##### THE INPUT

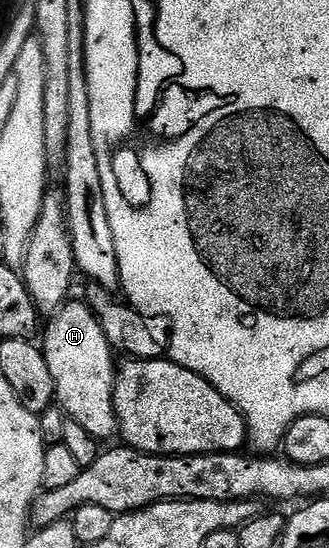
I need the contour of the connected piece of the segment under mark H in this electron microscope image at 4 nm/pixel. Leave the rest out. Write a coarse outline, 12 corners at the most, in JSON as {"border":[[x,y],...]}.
{"border":[[88,303],[43,328],[56,403],[99,442],[116,437],[115,353]]}

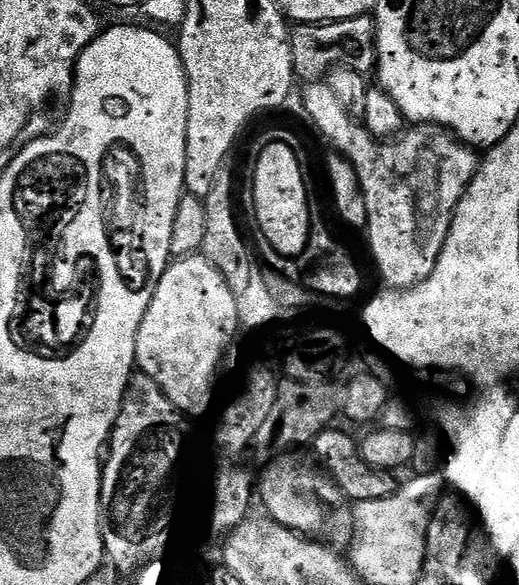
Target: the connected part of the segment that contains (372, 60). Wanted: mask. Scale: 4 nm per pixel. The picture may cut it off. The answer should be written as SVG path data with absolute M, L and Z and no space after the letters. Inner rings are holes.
M371 15L331 20L329 24L302 24L291 29L292 57L297 77L304 82L316 82L327 77L332 69L343 65L344 60L352 60L351 67L361 74L375 69L378 64L376 55L376 21Z

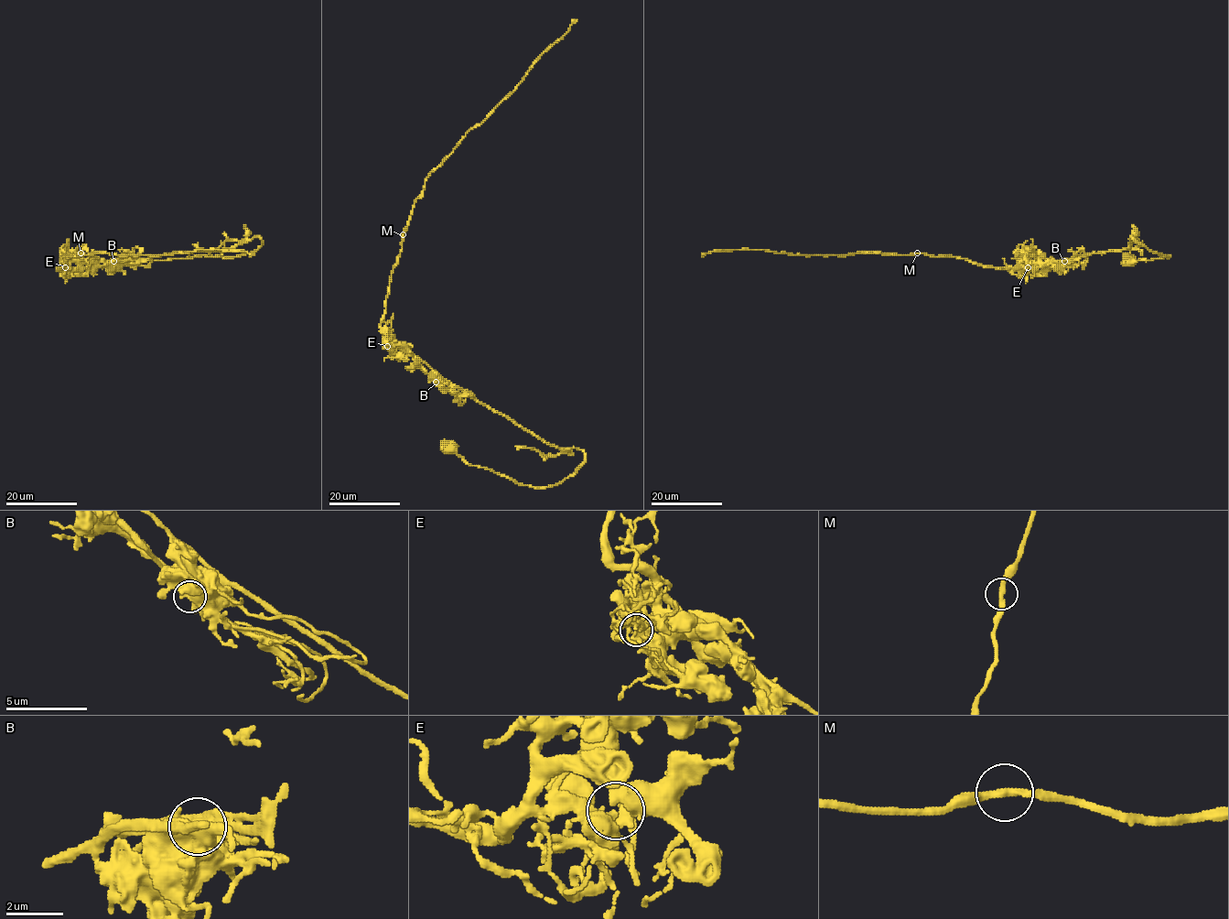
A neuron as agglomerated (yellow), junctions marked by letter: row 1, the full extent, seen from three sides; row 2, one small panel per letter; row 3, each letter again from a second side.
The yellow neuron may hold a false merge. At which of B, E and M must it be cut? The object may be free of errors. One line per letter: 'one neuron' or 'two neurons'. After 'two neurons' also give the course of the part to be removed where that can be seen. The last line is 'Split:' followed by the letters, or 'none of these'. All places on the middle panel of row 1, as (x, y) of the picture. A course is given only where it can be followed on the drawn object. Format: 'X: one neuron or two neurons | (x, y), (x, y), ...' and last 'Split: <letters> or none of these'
B: two neurons | (436, 382), (459, 393), (465, 399), (460, 403)
E: one neuron
M: one neuron
Split: B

##########

§ **ABOUT THIS EXERCISE**
Quote the records above exactly, leaving out any pictures.

§ **FINAL ANSWER**
I need the contour of the connected piece of the segment under mark H in this electron microscope image at 4 nm/pixel. Leave the rest out. Write a coarse outline, 12 corners at the most, in JSON as {"border":[[x,y],...]}.
{"border":[[88,303],[43,328],[56,403],[99,442],[116,437],[115,353]]}

Target: the connected part of the segment that contains (372, 60). Wanted: mask. Scale: 4 nm per pixel. The picture may cut it off. The answer should be written as SVG path data with absolute M, L and Z and no space after the letters. Inner rings are holes.
M371 15L331 20L329 24L302 24L291 29L292 57L297 77L304 82L316 82L327 77L332 69L343 65L344 60L352 60L351 67L361 74L375 69L378 64L376 55L376 21Z

A neuron as agglomerated (yellow), junctions marked by letter: row 1, the full extent, seen from three sides; row 2, one small panel per letter; row 3, each letter again from a second side.
The yellow neuron may hold a false merge. At which of B, E and M must it be cut? The object may be free of errors. One line per letter: 'one neuron' or 'two neurons'. After 'two neurons' also give the course of the part to be removed where that can be seen. The last line is 'Split:' followed by the letters, or 'none of these'. All places on the middle panel of row 1, as (x, y) of the picture. A course is given only where it can be followed on the drawn object. Format: 'X: one neuron or two neurons | (x, y), (x, y), ...' and last 'Split: <letters> or none of these'
B: two neurons | (436, 382), (459, 393), (465, 399), (460, 403)
E: one neuron
M: one neuron
Split: B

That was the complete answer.